Central Brighton is to the west of the area. Travelling inland (north) from Kemptown one finds Queen's Park above the western portion of Kemptown. Further to the east are the Bristol Estate, Craven Vale estate, and Whitehawk, sometimes collectively known as "East Brighton". Returning south to the seafront, Kemptown's easterly neighbours are Black Rock and then Roedean. Also within walking distance is Brighton Marina.

==Community and facilities==
Historically known as an actors' and artists' quarter, it has a sizeable LGBT community and a network of streets with specialised shops, hotels, cafés and pubs. The annual Brighton Pride Village Party takes place in the western part of Kemptown closing off parts of St James' Street, Marine Parade and surrounding streets.

Community spaces predominately are based in religious buildings including The Crypt at St. George's Church, Fitzherbert Community Hub at St John the Baptist's Church, and community facilities at both St Mary Church Kemp Town and Dorset Gardens Methodist Church.

The Royal Sussex County Hospital is located on the northern edge of Kemptown.

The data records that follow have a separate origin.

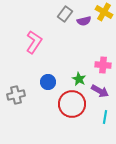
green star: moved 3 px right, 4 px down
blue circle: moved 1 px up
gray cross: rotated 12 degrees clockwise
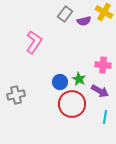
blue circle: moved 12 px right
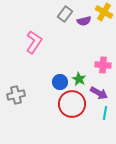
purple arrow: moved 1 px left, 2 px down
cyan line: moved 4 px up
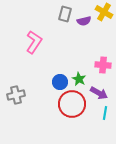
gray rectangle: rotated 21 degrees counterclockwise
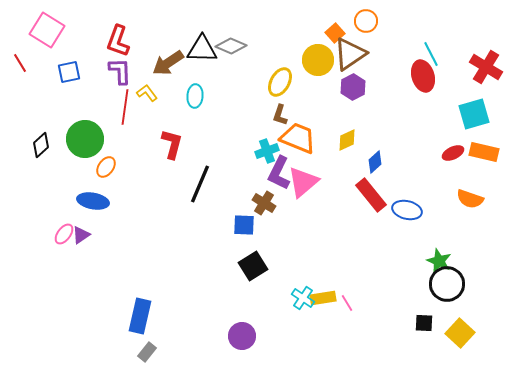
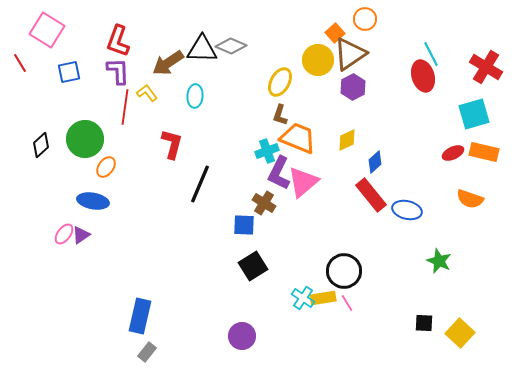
orange circle at (366, 21): moved 1 px left, 2 px up
purple L-shape at (120, 71): moved 2 px left
black circle at (447, 284): moved 103 px left, 13 px up
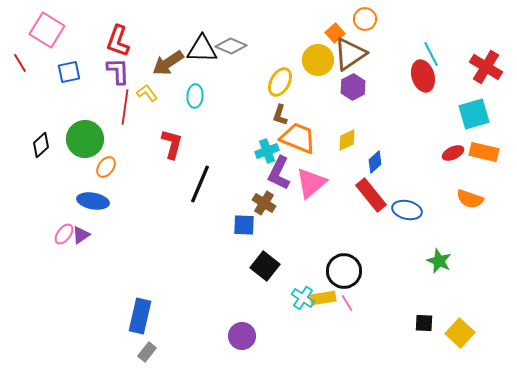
pink triangle at (303, 182): moved 8 px right, 1 px down
black square at (253, 266): moved 12 px right; rotated 20 degrees counterclockwise
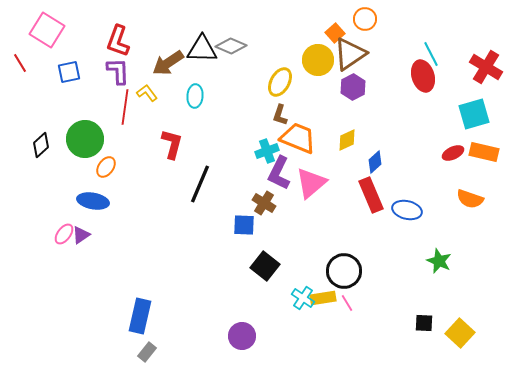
red rectangle at (371, 195): rotated 16 degrees clockwise
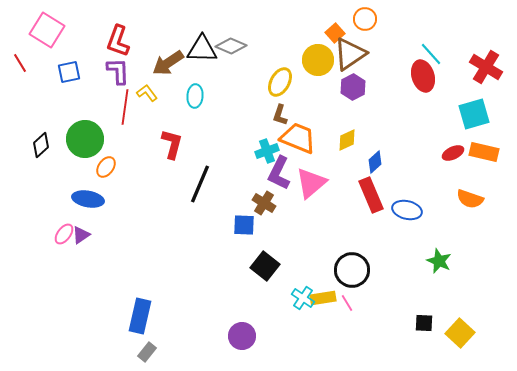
cyan line at (431, 54): rotated 15 degrees counterclockwise
blue ellipse at (93, 201): moved 5 px left, 2 px up
black circle at (344, 271): moved 8 px right, 1 px up
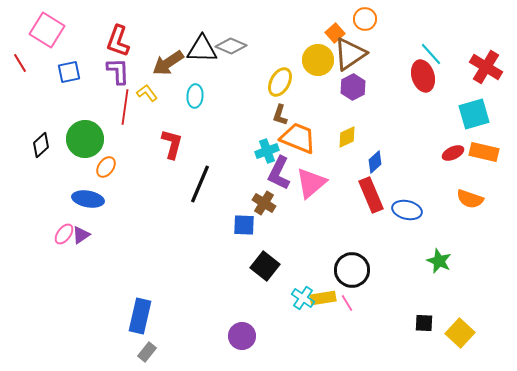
yellow diamond at (347, 140): moved 3 px up
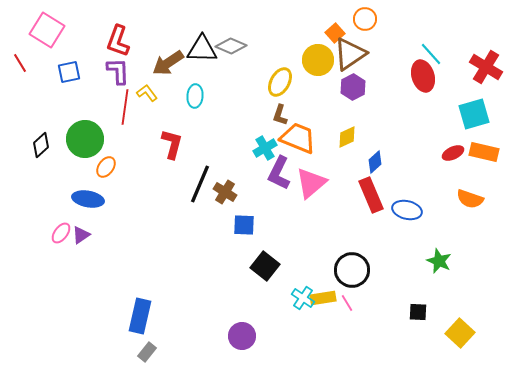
cyan cross at (267, 151): moved 2 px left, 3 px up; rotated 10 degrees counterclockwise
brown cross at (264, 203): moved 39 px left, 11 px up
pink ellipse at (64, 234): moved 3 px left, 1 px up
black square at (424, 323): moved 6 px left, 11 px up
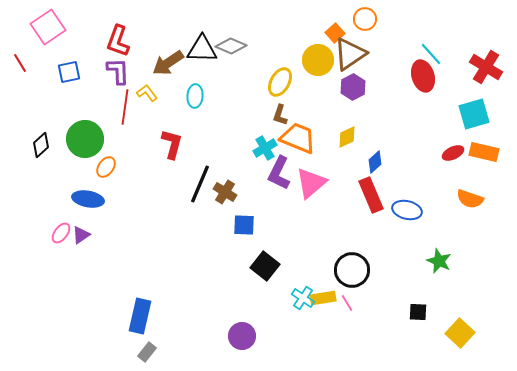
pink square at (47, 30): moved 1 px right, 3 px up; rotated 24 degrees clockwise
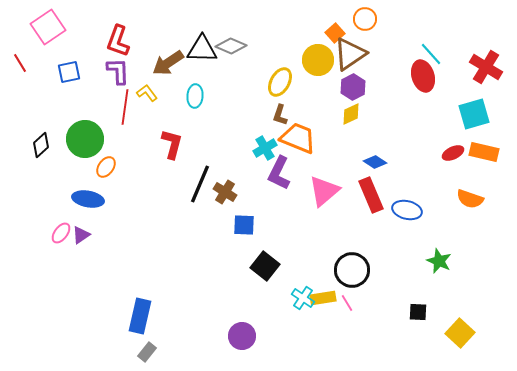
yellow diamond at (347, 137): moved 4 px right, 23 px up
blue diamond at (375, 162): rotated 75 degrees clockwise
pink triangle at (311, 183): moved 13 px right, 8 px down
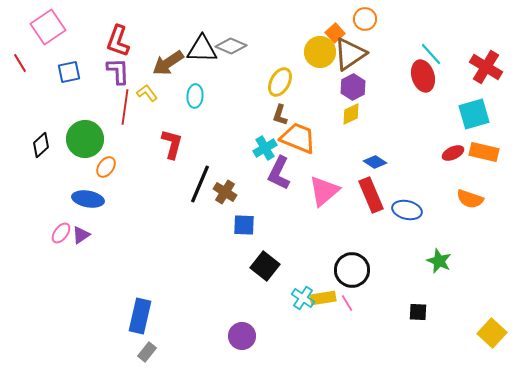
yellow circle at (318, 60): moved 2 px right, 8 px up
yellow square at (460, 333): moved 32 px right
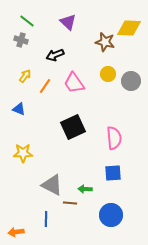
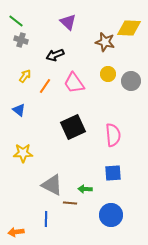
green line: moved 11 px left
blue triangle: moved 1 px down; rotated 16 degrees clockwise
pink semicircle: moved 1 px left, 3 px up
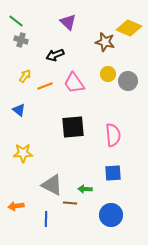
yellow diamond: rotated 20 degrees clockwise
gray circle: moved 3 px left
orange line: rotated 35 degrees clockwise
black square: rotated 20 degrees clockwise
orange arrow: moved 26 px up
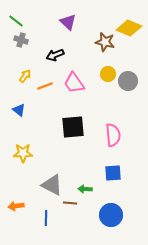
blue line: moved 1 px up
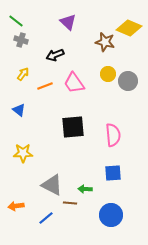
yellow arrow: moved 2 px left, 2 px up
blue line: rotated 49 degrees clockwise
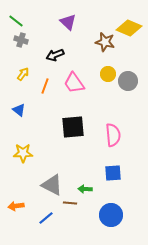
orange line: rotated 49 degrees counterclockwise
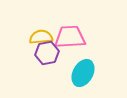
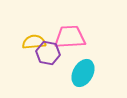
yellow semicircle: moved 7 px left, 5 px down
purple hexagon: moved 1 px right; rotated 20 degrees clockwise
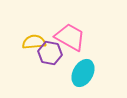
pink trapezoid: rotated 32 degrees clockwise
purple hexagon: moved 2 px right
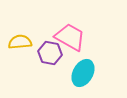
yellow semicircle: moved 14 px left
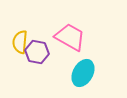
yellow semicircle: rotated 80 degrees counterclockwise
purple hexagon: moved 13 px left, 1 px up
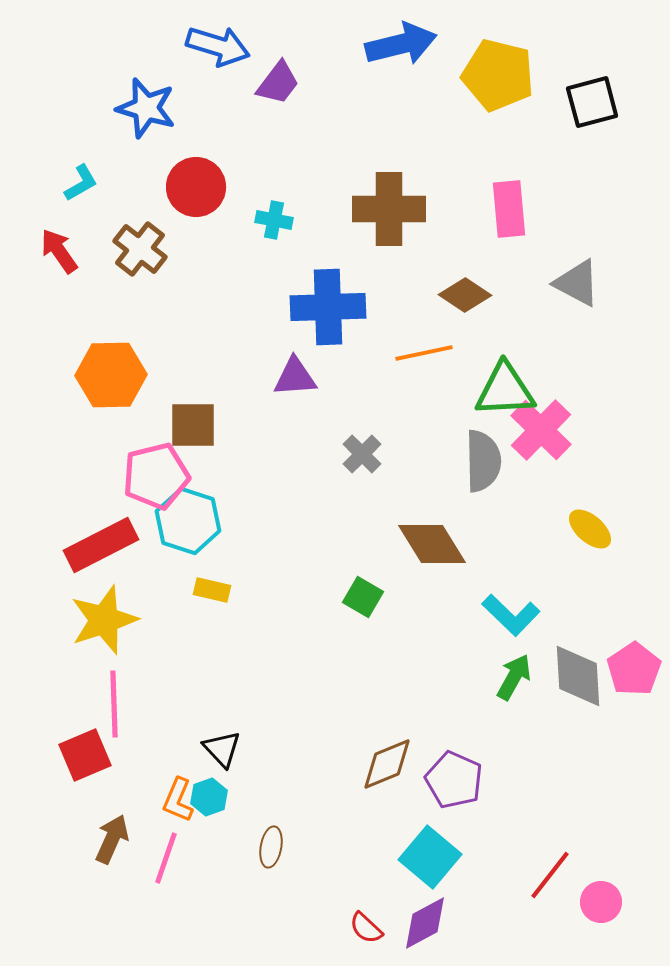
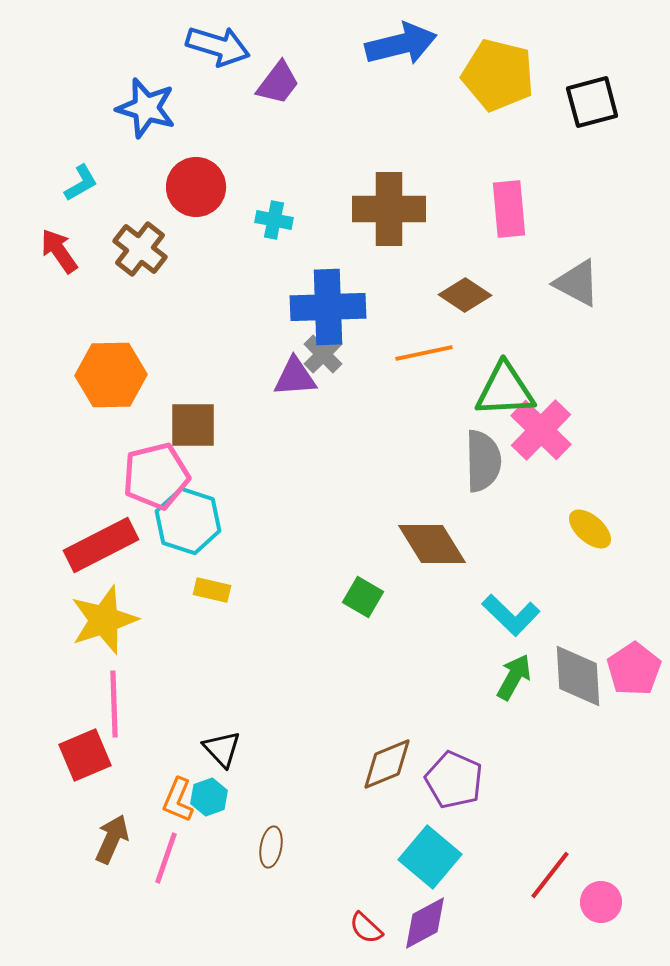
gray cross at (362, 454): moved 39 px left, 100 px up
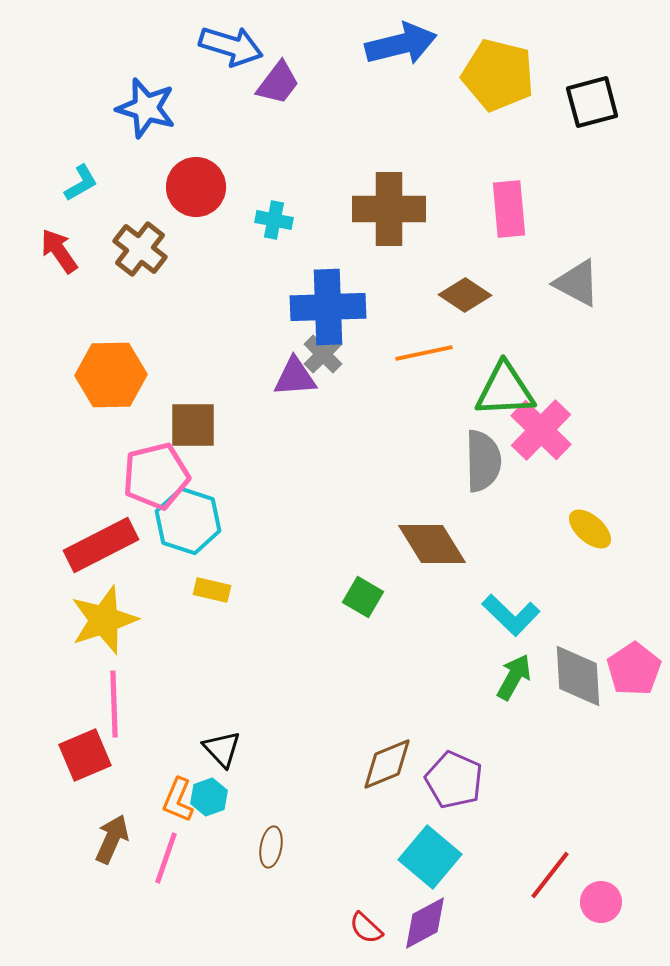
blue arrow at (218, 46): moved 13 px right
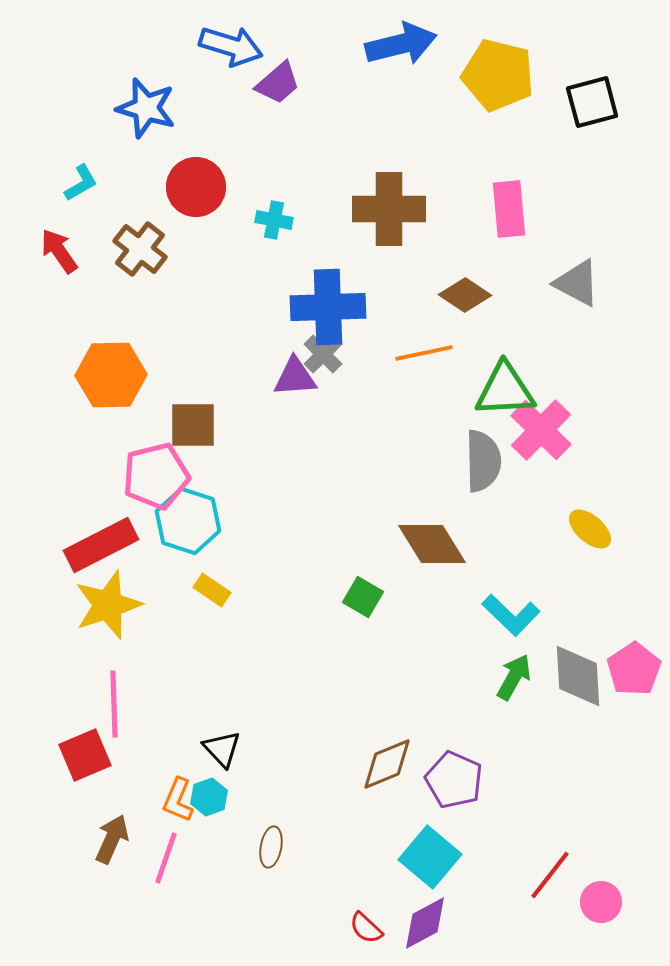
purple trapezoid at (278, 83): rotated 12 degrees clockwise
yellow rectangle at (212, 590): rotated 21 degrees clockwise
yellow star at (104, 620): moved 4 px right, 15 px up
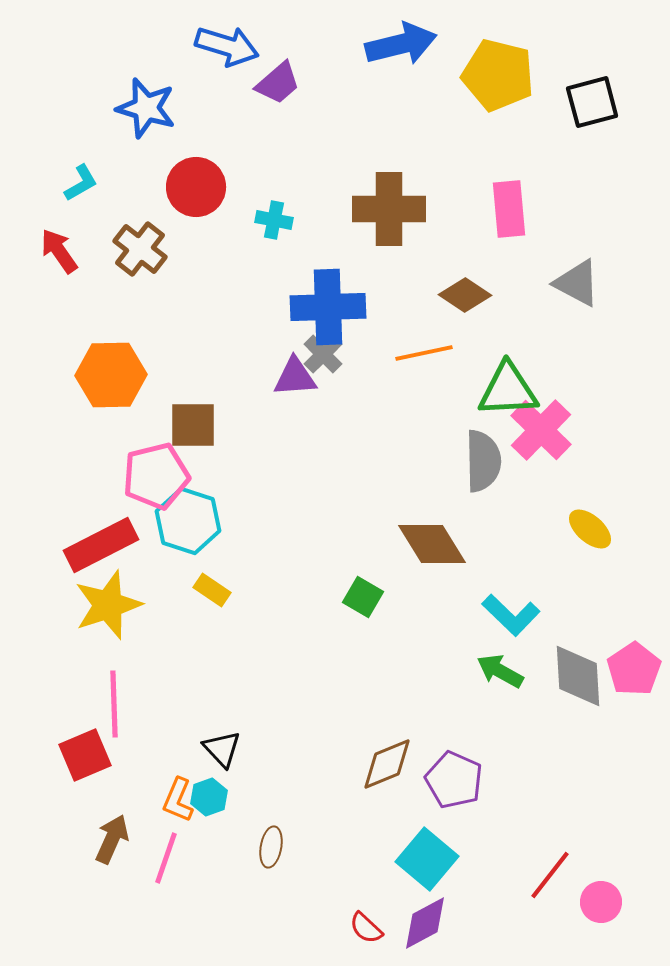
blue arrow at (231, 46): moved 4 px left
green triangle at (505, 390): moved 3 px right
green arrow at (514, 677): moved 14 px left, 6 px up; rotated 90 degrees counterclockwise
cyan square at (430, 857): moved 3 px left, 2 px down
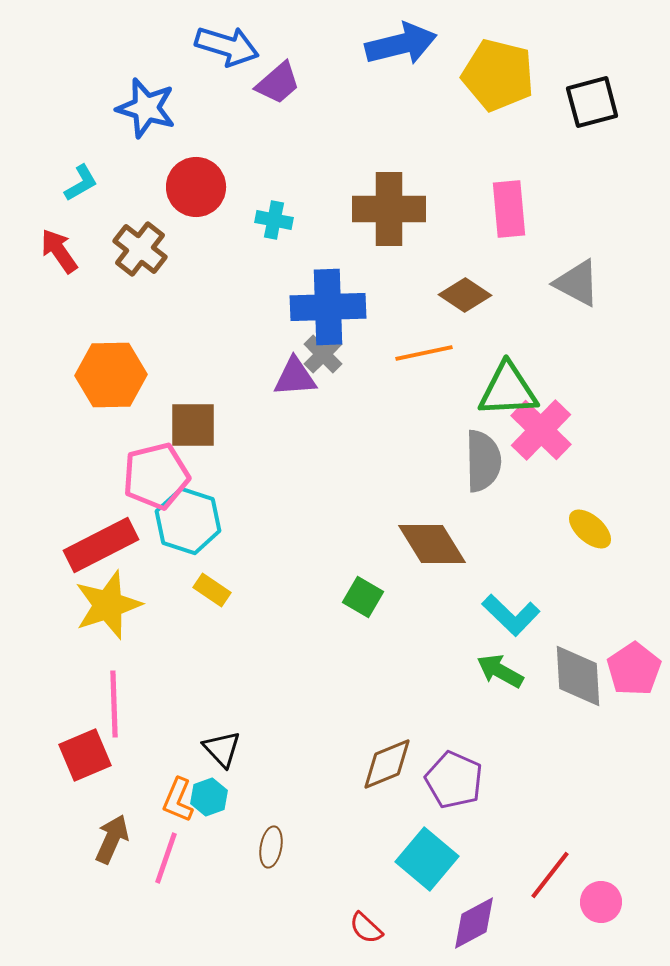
purple diamond at (425, 923): moved 49 px right
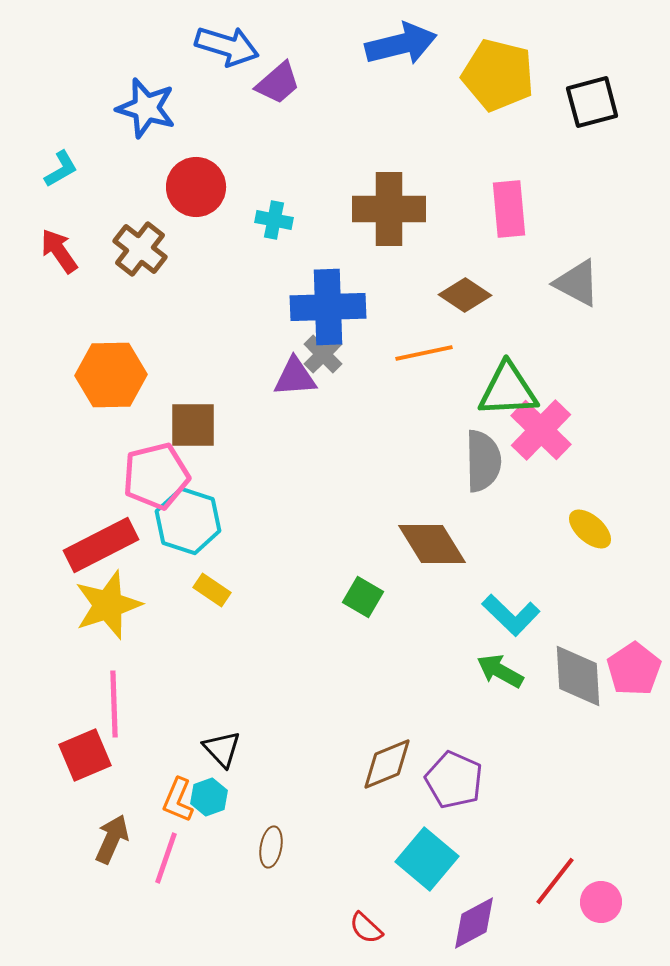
cyan L-shape at (81, 183): moved 20 px left, 14 px up
red line at (550, 875): moved 5 px right, 6 px down
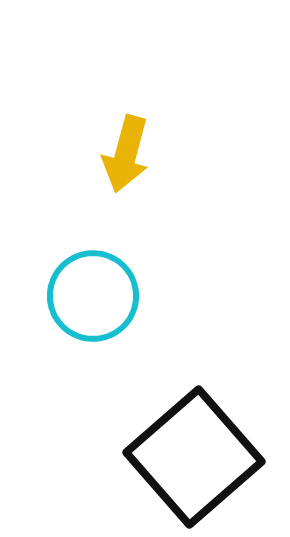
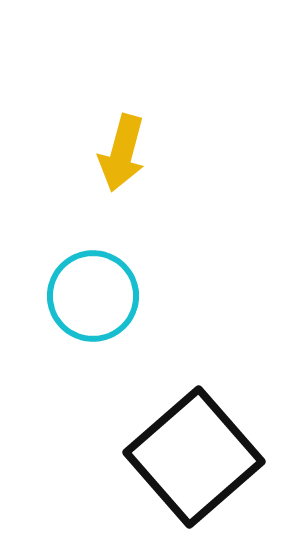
yellow arrow: moved 4 px left, 1 px up
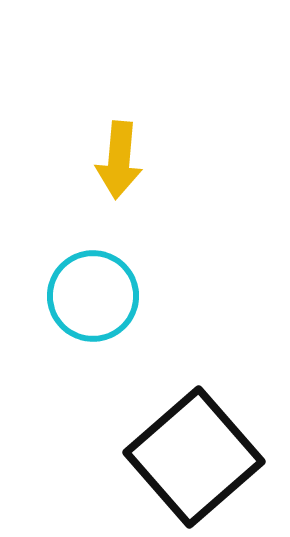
yellow arrow: moved 3 px left, 7 px down; rotated 10 degrees counterclockwise
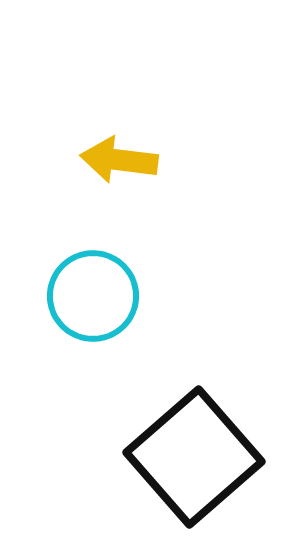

Kemptown Carnival was held each year but hasn't been held since 2019 with the 2023 production cancelled at the last moment.

==Transport==

Kemptown gained a railway station in 1869. The line, featuring two viaducts and a tunnel, was built at great cost partly to block the route for other railways from London. The railway lost out to bus traffic (the route from Brighton was longer than the road journey) and was closed to passenger traffic in 1933, surviving for freight until the 1970s.

There remain a number of bus services through Kemptown, and the Volk's Electric Railway passes the area along the beach.